There has never been a more important space for luxury brands, than that of their retail stores. From the lighting to the materials, from the music to the bespoke furniture, luxury boutiques offer an unrivalled environment in which brands can express their values and visions, and encapsulate the prestige of their houses.
After one hundred and seventy years on the right bank, Hermès has decided to cross the Seine and embrace the future with a new exclusive store at 17 Rue de Sèvres in the ritzy Saint-Germain-des-Prés neighborhood of Paris. The new store has come to life in a building filled with rich history; a historical monument that was once home to the Lutetia swimming pool, a shining example of the Art Deco years.

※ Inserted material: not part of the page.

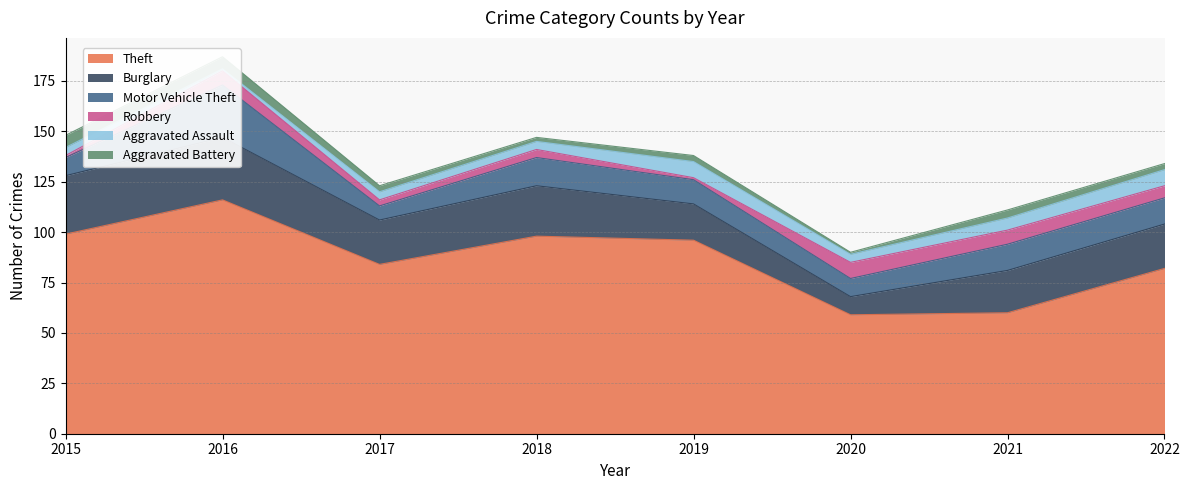

Which category has the highest value across all series?

2016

Built in a 1935 old swimming pool of 2,500 square meters, decorated by Denis Montel out of amazing disposable wood structures. In 2005 the pool was given landmark status and has since been considered a historical monument in Paris. Within the 2,155 sq-meter space, 1,470 sq-meters are now used for Hermès retail. Other spaces include a small café, a florist, a library, contract space, offices, and storage.
The task at hand was given to Denis Montel and the RDAI agency, the architect firm that creates and designs all Hermès stores across the globe. Visitors enter the building on the ground floor, and are immediately attracted by a scene below them: the majority of the Hermès retail space is located in four unique wooden “huts,” each following a distinct organic form designed by a complex computer geometry script. Interweaving laths of ash form the huts, which rise up to meet the skylights above. One of the huts is horizontally inclined, and houses the staircase connecting the entrance to the rest of the store.

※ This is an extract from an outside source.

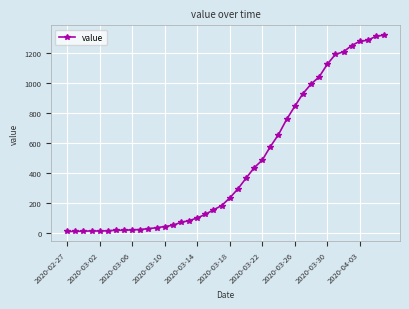

What is the difference between the second highest and second lowest values?

1299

Lighting is crucial in such a large and intricate volume. Everything in the main portion of the interior is bathed in natural light from three large skylights in the ceiling, with metal screens to gently soften the light. At night, the skylights are lit. To avoid putting the spaces overlooking the “pool” area in the dark, all vertical panels are also lightly illuminated.
Throughout the renovation, as much of the beautiful and unique antique architecture of the pool was preserved as possible. Originally, the Lutétia swimming was covered in mosaics, broken tiles and granito: these elements have been restored and preserved. At the entrance to the store, a mosaic carpet with a Greek motif matches the original mosaics throughout the building, and pays homage to another Hermès location at 24 Faubourg Saint-Honoré.
The idea is to use these colours to recreate the sensation of a pool with a shimmering, sparkling surface. The presence of the water is also evoked on the ceilings by projections that are made by the lighting system.
Upon walking into the store, you notice the clean lines and minimal vibe but you are immediately attracted to back of the space. Perhaps it is the natural light flooding in from the skylight above, or the tops of what you soon realize to be gigantic wooden huts. As you enter the pool area, you are transported to a different world.
The wood huts (about nine meters in height) all seem to be thriving, like flowers buds, up into the direction of the skylight. he room achieves a great fluidity through a modern artistic interpretation of water in a pool. Curves, waves, roundness, these are all elements of the space that pay homage to the Lutetia pool.
Rena Dumas discovered architecture as an adolescent, observing her brother studying architecture at the polytechnic in Athens. Graduating in Paris, she continued her education in Greece and the United States before being appointed director of Robert Anxionnat’s Paris practice. She went on to open her office, Rena Dumas Architecture Intérieure (RDAI), and began her collaboration with Hermès in 1976, of whom her business is still the principal design architect.